Day one, or dressage, is like ballet for horses, or yoga for horses, in that it requires of the horse strength, relaxation and flexibility. Dressage demonstrates the quality of the horse’s gaits, his suppleness and fluidity of movement, as well as his obedience and accuracy. In that the horse and rider must complete a series of movements in a test from memory, it can also be compared to the compulsory figures in ice skating. It is, to my mind, the most difficult of the three phrases, as well as the only subjective element of the sport, because the quality of each test is judged by a human being, who awards marks on the above criteria that are then subtracted from an overall score, based on the unattainable: perfection. The lowest score wins the Kewpie doll.

Day two, or endurance, is considered the heart of eventing, and is the most exciting of the three days. It involves four phases within itself, all over varied terrain. Phase A, or roads and tracks, requires a set time span and pattern of trotting; Phase B, or steeplechase; Phase C, more roads and tracks and more trotting; and finally Phase D, cross country, where the horse and rider team must run and jump up to thirty immovable obstacles. The pair is judged on the horse’s willingness to jump the jumps the first time, penalized if not, as well as on time. A horse trial leading up to a three-day has only the last phase of endurance, cross country, without steeplechase and roads and tracks. Cross-country jumping efforts involve ditches, banks, water, tables, pheasant feeders, narrow fences, fences in combination with other fences, and all kinds of spooky versions of wide fences, or oxers, and vertical fences, all meant to test a horse’s boldness and jumping ability. Because the horse runs by himself when he goes cross country, and because he is by nature a pack animal, running and jumping solo over such impressive, stubborn obstacles stacks the deck and requires bravery with a capital B.

My sport is in the process of changing as I write this. There are many supporters of a modified format for the three-day event that eliminates the roads and tracks and steeplechase aspects of the sport, in order to save the horse as well as money. Contenders, however, feel that subtracting the endurance phase detracts from one of the principal characteristics of a true event horse: his fitness and conditioning. The jury is still out on the sport’s design in the future. Increasingly, as well as in these pages, we see a modified endurance phase without roads and tracks and steeplechase, although there are hangers-on of the traditional three-day event, usually at the lower levels.

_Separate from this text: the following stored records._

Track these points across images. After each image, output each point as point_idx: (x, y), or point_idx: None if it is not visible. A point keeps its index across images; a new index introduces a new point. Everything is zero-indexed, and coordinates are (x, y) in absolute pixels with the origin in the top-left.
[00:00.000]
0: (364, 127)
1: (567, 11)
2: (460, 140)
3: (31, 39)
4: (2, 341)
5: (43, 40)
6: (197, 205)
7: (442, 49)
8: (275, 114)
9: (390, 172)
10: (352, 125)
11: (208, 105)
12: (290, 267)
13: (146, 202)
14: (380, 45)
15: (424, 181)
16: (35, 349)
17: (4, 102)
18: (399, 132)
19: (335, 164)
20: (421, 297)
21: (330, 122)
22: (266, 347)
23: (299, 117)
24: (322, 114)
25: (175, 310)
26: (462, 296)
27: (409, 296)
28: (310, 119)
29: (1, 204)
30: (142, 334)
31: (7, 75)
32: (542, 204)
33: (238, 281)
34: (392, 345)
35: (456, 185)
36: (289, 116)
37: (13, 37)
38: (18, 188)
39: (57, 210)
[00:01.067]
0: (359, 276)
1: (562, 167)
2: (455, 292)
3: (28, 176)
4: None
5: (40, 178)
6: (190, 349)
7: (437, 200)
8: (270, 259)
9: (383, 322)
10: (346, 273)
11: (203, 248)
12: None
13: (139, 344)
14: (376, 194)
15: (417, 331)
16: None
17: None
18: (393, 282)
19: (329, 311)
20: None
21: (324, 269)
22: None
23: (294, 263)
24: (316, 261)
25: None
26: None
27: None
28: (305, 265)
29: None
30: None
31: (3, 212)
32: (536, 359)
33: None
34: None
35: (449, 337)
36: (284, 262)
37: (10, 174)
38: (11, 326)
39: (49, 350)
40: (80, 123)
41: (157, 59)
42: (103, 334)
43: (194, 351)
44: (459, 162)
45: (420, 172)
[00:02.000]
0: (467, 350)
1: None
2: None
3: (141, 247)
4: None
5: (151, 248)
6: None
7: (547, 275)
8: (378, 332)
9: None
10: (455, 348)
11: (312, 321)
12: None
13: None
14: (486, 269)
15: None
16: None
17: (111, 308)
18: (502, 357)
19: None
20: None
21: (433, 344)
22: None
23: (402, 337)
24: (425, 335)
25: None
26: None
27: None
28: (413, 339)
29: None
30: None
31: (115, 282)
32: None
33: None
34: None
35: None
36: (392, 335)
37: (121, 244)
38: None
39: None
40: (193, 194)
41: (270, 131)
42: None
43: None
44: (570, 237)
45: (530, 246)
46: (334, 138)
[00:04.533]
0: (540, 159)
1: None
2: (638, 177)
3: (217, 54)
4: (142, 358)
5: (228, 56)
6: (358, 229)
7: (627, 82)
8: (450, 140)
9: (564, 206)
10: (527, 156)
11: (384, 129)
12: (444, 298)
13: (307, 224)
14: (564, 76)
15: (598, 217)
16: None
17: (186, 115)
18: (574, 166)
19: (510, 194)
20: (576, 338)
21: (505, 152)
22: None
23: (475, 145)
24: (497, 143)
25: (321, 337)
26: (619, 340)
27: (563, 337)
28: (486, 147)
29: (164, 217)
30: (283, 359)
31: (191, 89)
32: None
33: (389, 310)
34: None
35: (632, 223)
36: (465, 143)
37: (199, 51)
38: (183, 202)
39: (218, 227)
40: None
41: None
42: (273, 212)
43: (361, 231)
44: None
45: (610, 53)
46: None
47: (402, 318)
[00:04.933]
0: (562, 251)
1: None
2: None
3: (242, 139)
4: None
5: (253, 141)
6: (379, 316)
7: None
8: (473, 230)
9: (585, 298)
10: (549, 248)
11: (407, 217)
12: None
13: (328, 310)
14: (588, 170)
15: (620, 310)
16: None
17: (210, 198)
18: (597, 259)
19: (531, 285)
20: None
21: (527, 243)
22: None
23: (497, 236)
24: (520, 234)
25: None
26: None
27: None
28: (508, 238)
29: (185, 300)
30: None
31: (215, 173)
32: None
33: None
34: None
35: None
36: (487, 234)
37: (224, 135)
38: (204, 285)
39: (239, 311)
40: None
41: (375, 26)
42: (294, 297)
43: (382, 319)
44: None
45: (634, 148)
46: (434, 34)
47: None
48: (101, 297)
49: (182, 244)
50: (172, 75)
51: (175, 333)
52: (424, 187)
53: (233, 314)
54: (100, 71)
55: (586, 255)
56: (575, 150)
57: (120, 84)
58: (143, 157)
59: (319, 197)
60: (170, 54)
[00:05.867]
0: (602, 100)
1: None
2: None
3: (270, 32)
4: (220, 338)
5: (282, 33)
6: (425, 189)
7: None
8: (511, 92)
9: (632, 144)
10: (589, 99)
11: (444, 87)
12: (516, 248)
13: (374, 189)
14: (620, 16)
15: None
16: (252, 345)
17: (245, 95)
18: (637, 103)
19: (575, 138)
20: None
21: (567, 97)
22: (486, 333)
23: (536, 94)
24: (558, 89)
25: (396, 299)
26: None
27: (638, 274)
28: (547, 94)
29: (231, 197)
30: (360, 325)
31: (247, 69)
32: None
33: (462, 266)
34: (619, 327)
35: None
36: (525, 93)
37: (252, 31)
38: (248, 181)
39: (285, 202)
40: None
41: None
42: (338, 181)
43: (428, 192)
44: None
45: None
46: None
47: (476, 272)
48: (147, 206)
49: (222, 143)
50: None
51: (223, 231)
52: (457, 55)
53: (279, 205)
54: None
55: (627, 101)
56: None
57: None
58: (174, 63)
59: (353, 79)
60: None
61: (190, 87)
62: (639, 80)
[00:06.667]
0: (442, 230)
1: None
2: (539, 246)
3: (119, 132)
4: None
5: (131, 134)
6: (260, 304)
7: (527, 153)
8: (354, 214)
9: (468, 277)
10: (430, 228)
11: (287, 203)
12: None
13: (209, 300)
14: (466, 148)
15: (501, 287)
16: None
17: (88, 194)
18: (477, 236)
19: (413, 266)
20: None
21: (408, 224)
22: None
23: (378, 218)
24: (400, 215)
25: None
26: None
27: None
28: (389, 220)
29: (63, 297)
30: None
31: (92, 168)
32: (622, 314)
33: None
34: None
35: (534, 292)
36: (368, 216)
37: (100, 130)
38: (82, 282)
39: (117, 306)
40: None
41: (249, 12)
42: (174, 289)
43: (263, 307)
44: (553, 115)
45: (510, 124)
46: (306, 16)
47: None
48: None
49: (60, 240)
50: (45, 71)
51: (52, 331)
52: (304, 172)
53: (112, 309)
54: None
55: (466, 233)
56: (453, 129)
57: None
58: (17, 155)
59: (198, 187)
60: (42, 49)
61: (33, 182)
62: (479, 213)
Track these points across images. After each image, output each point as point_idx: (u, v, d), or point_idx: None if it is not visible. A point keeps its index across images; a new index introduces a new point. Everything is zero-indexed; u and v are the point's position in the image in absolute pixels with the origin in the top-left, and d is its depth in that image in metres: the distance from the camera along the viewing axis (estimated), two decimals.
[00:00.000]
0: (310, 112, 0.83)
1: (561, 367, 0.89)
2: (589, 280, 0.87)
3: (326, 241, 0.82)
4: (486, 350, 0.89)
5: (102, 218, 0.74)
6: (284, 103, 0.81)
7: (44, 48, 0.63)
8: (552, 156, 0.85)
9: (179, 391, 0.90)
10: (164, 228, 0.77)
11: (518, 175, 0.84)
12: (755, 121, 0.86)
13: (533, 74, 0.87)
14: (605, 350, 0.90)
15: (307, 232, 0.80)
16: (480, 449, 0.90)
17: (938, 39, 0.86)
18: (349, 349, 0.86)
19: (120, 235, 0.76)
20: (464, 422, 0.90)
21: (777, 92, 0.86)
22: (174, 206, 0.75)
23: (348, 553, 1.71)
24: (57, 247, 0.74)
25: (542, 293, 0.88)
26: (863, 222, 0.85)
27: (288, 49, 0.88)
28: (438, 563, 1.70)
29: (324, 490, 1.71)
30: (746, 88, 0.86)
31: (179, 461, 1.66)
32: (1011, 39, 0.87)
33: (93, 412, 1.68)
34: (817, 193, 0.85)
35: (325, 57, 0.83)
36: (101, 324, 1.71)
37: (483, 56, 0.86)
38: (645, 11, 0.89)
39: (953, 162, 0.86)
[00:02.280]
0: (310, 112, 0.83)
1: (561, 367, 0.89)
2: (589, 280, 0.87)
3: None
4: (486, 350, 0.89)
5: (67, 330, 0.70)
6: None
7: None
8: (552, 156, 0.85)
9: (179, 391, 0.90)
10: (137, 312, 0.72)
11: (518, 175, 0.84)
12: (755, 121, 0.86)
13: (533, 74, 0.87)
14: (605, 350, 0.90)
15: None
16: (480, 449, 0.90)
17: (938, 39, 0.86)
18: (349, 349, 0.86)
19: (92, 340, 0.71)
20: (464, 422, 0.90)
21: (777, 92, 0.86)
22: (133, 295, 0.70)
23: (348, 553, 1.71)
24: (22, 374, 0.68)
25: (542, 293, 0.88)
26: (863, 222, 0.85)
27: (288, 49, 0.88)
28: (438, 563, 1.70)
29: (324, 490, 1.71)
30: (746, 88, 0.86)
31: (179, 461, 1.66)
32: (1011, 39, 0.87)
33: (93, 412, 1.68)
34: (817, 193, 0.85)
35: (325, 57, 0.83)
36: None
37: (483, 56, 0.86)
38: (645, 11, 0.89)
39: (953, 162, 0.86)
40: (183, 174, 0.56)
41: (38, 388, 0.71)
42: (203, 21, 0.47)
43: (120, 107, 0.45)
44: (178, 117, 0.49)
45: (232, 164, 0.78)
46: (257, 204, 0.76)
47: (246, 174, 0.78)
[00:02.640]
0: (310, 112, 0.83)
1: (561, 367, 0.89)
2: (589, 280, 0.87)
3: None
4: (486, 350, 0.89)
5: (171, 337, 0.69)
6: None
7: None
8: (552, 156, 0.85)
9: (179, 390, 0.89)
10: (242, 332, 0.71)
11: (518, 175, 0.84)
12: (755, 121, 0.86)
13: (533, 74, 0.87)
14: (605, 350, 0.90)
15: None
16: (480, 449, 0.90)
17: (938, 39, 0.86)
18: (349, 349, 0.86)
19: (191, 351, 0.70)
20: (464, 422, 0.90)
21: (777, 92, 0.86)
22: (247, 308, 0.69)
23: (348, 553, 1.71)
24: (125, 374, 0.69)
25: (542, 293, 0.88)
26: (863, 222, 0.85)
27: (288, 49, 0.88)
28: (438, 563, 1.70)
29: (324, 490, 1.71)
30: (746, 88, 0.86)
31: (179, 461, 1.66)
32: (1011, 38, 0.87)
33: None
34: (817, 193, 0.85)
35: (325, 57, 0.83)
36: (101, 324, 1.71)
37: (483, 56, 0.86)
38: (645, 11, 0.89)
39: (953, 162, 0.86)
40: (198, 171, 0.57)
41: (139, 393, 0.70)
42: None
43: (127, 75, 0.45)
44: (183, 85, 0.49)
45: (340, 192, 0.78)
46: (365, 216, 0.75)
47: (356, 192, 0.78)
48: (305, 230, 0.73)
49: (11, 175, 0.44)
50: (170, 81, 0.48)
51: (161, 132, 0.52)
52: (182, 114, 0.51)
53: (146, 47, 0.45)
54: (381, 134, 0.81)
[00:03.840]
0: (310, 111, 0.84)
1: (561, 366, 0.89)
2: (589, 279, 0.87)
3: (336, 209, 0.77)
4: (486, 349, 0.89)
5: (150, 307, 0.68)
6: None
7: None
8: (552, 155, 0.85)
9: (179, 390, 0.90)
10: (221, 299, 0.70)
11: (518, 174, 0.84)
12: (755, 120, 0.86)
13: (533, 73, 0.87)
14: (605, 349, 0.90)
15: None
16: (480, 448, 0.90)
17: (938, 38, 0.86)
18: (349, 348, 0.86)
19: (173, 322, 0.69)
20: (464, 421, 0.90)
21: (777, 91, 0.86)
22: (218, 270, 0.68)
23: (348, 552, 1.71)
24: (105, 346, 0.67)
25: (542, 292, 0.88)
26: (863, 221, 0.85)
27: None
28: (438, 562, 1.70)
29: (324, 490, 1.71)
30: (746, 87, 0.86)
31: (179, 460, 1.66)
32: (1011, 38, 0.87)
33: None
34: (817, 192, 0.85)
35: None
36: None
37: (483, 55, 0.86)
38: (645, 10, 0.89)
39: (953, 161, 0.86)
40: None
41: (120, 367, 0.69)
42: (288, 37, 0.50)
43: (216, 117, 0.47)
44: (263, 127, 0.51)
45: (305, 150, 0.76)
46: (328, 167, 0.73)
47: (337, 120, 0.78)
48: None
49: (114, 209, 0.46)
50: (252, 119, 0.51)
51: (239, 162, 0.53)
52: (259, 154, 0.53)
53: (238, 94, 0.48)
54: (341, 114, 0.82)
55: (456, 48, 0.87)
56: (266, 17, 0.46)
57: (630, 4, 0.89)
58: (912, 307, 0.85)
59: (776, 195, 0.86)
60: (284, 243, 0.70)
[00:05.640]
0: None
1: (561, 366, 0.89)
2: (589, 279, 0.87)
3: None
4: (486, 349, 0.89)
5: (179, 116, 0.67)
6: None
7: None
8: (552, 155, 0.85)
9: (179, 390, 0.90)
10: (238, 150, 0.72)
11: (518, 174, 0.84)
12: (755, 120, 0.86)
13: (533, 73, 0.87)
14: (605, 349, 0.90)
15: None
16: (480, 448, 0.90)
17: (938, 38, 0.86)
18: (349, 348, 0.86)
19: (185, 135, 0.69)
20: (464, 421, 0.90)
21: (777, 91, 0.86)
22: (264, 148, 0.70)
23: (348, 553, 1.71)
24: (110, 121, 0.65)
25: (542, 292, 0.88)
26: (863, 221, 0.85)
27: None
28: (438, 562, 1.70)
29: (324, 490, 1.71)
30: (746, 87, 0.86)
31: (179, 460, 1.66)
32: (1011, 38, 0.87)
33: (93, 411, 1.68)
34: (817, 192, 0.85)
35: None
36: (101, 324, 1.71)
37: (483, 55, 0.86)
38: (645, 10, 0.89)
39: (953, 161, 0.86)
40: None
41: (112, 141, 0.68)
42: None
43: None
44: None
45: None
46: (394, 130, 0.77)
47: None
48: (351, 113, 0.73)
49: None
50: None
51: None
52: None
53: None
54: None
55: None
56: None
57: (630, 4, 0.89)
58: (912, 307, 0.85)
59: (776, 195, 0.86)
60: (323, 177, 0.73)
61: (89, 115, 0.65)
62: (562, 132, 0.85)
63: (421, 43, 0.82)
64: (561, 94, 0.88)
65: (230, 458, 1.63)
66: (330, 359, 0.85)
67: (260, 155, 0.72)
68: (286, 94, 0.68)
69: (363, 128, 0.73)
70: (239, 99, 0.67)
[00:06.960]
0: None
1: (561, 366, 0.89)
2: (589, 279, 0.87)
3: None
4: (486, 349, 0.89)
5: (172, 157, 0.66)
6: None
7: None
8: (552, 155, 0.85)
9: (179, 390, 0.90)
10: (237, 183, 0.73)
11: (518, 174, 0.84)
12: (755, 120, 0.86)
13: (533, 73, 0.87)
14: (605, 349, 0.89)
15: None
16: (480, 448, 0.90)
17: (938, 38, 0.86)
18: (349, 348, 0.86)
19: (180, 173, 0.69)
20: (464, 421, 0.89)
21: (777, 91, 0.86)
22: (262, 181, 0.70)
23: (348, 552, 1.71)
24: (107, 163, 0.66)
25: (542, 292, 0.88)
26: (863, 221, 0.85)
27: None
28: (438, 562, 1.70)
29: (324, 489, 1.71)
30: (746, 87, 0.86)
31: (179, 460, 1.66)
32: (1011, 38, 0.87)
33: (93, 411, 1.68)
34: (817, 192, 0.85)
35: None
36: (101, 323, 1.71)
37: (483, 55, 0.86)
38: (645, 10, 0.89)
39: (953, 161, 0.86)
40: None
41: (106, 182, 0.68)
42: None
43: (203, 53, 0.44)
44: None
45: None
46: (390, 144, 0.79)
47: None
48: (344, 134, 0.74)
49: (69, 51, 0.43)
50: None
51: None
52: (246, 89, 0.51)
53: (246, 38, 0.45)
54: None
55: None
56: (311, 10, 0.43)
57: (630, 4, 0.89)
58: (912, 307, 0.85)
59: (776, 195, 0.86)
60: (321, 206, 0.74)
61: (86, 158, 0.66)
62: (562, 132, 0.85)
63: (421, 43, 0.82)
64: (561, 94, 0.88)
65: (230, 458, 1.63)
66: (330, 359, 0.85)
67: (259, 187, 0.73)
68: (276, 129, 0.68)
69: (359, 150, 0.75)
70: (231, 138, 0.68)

Day three, or show jumping, takes place within the confines of a ring, and offers the traditional oxers and verticals with poles that will fall if hit, and that are often set in combination with other jumps at fixed distances. Show jumping tests a horse’s athleticism, obedience and accuracy over fences. It is judged on whether or not the rails stay up, as well as on time.

In order to be a successful eventer, the horse has to be versatile at all three phases; he must be fluid and brave and fast, obedient and accurate. It is hard to train a horse to be a superior athlete in all three phases. As hard, if not harder, to train a woman who never competed in a competitive sport until she was in her mid-life. My hope is that this book is not just about the sport of eventing, or for people who love horses, although it is certainly largely for them, but also for all those who’ve taken up some endeavor with a passion, then committed themselves to becoming the best they could be at it, in the face of many obstacles, real and imagined, tangible and not.

I’m a poet by first trade, and so it makes a kind of sense that I start this chronicle at the end of a year and not at the beginning, cockeyed as poets tend to be. I’m also a bit of a workaholic and like to set impossible tasks for myself, and so decide to begin this project as we enter the Christmas season, a demanding time for everyone, but especially for horse people who are also parents. Life on the farm goes on, no matter what.